McConnell announced the delay to Republican senators on Tuesday afternoon, less than a week after his staffers released the Senate version of the bill to repeal and replace the Affordable Care Act (ACA), better known as Obamacare, Senators Roger Wicker (R-Mississippi) and Susan Collins (R-Maine) told reporters.
At least six senators have said they oppose the bill in its current form, with no Democrats expected to support it in any form. If more than two GOP senators defect, the bill will fail.
One no vote, Senator Dean Heller (R-Nevada), has been targeted by attack ads in his home state that were paid for by a pro-Trump super PAC. Heller is seen as a moderate, as well as one of the most vulnerable senators up for reelection in 2018.
The announcement comes less than 24 hours after the Congressional Budget Office (CBO) released its cost and coverage estimates of the Better Care Reconciliation Act of 2017. The CBO estimated that, under the Senate proposal, 22 million Americans would their health insurance coverage by 2026. The CBO assessment of the House bill in May said that 14 million Americans would lose insurance by 2018, while a total of 23 million would lose insurance within a decade.
Most of the people who would lose their insurance coverage would be those who are enrolled in Medicaid; by 2026, there would be 15 million fewer people on Medicaid. The cuts would be due to reduced federal payments for those enrollees starting in 2021.
“I have so many fundamental problems with the bill that have been confirmed by the CBO report that it’s difficult to see how any tinkering can address” them, Collins, a confirmed no vote, told reporters after meeting with her fellow Republicans on Tuesday.

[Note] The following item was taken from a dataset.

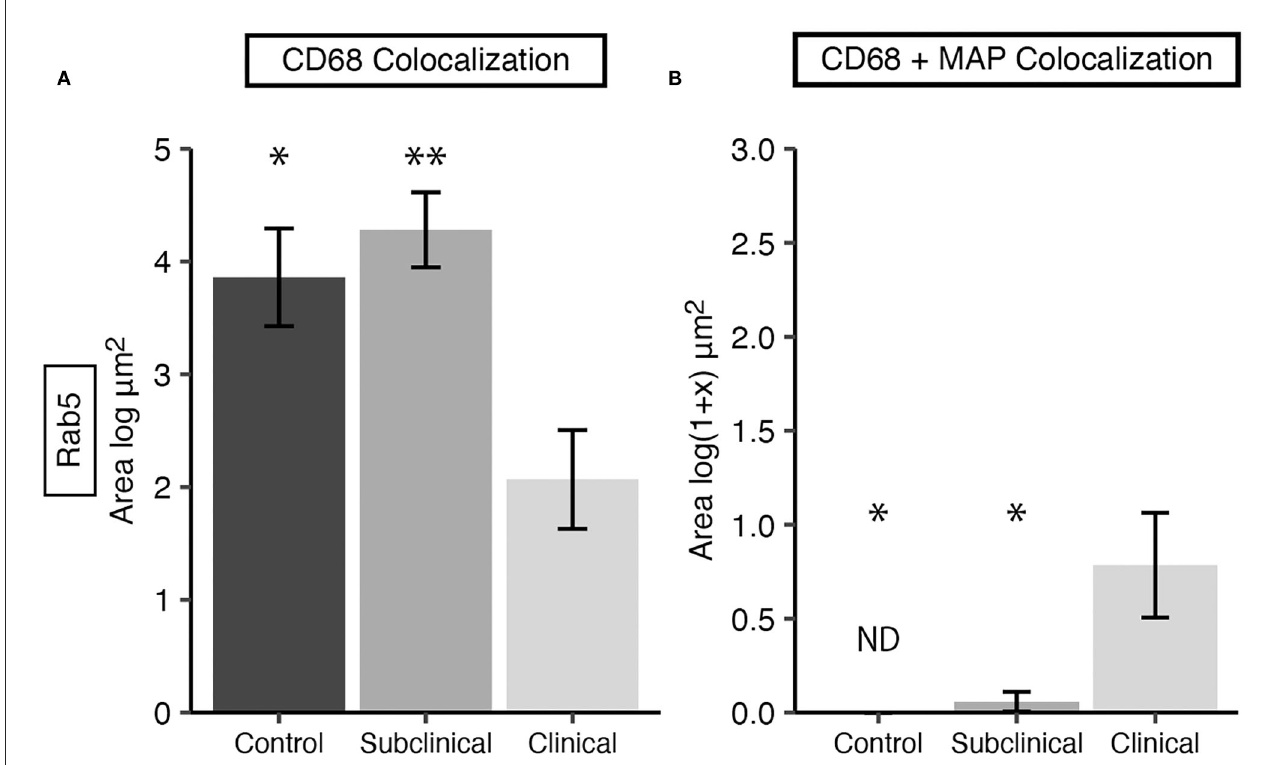
FIGURE3 Early endosomal marker Rab5 expression in frozen tissue sections from bovine mid-ileum. Cows were grouped according to stage of paratuberculosis infection (clinical n = 9, subclinical n = 9, JD- control n = 8). (A) Rab5 expressed within CD68 + macrophages, presented as the mean fluorescence area (log µ m 2 ) ± SE. (B) Rab5 and MAP colocalization within CD68 + macrophages, presented as the mean fluorescence area [log(1 + x) µ m 2 ] ± SE. Significance is indicated as * < 0.05 and ** < 0.01 compared to the clinical group and non-detected measurements are indicated by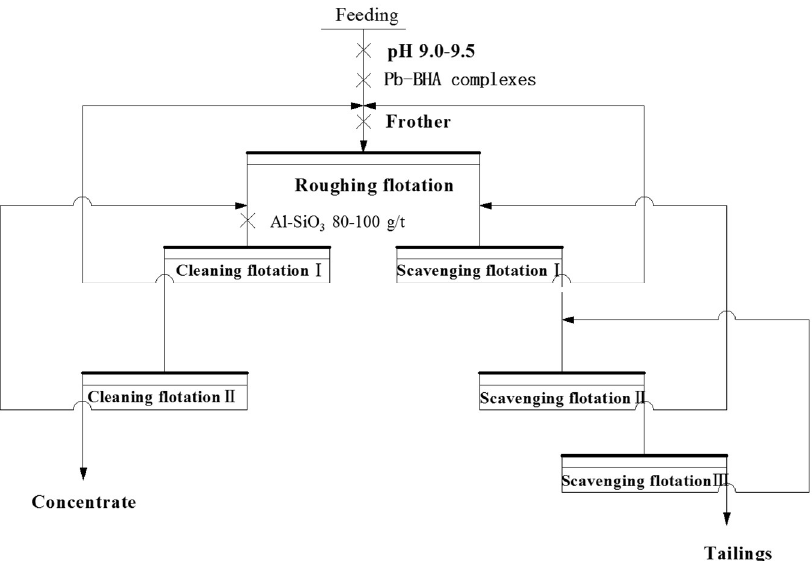
Figure 1. Flotation flowsheet of tungsten minerals using Pb–BHA complexes in Shizhuyuan dressing plant.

McConnell wants a new CBO score, based on an update to the bill agreed to on Monday, Fox News reported. Monday’s amendment addresses the potential loophole left by the abolition of Obamacare’s individual mandate to purchase insurance. People who let their coverage expire for at least 63 days would be locked out of the insurance market for six months the following year, according to the amendment.
The House of Representatives version of the bill, the American Health Care Act (AHCA), went through a similar delay hours before an expected vote. House Speaker Paul Ryan (R-Wisconsin) was forced to pull the first version of the House bill in late March, saying the Republicans “just don’t have consensus.”
After six weeks, members of the conservative House Freedom Caucus and the moderate Tuesday Group reached a compromise, allowing the bill to squeak through the lower chamber 217-213, with no Democrats voting for it.
Obamacare is supported by the majority of Americans, with 51 percent saying they view the health care law favorably, according to a survey by the Kaiser Family Foundation released last Friday. The AHCA is viewed unfavorably by 55 percent of Americans, and support for it among Republicans has dropped from 67 percent to 56 percent in the last month.
President Donald Trump has invited Senate Republicans to the White House Tuesday afternoon to discuss the bill, Politico reported.
McConnell praised Trump’s involvement in the process over the last week, saying the president has been “fully engaged.”
Republican Senators are working very hard to get there, with no help from the Democrats. Not easy! Perhaps just let OCare crash & burn!
— Donald J. Trump (@realDonaldTrump) June 26, 2017
“We always anticipated the president would be very important in getting us to a conclusion,” McConnell said, because “under our system, he’s the one with the signature.”
Collins, however, was less effusive. “This president is the first president in our history who has had neither political nor military experience. And it has been a challenge to him to learn how to interact with Congress,” she said.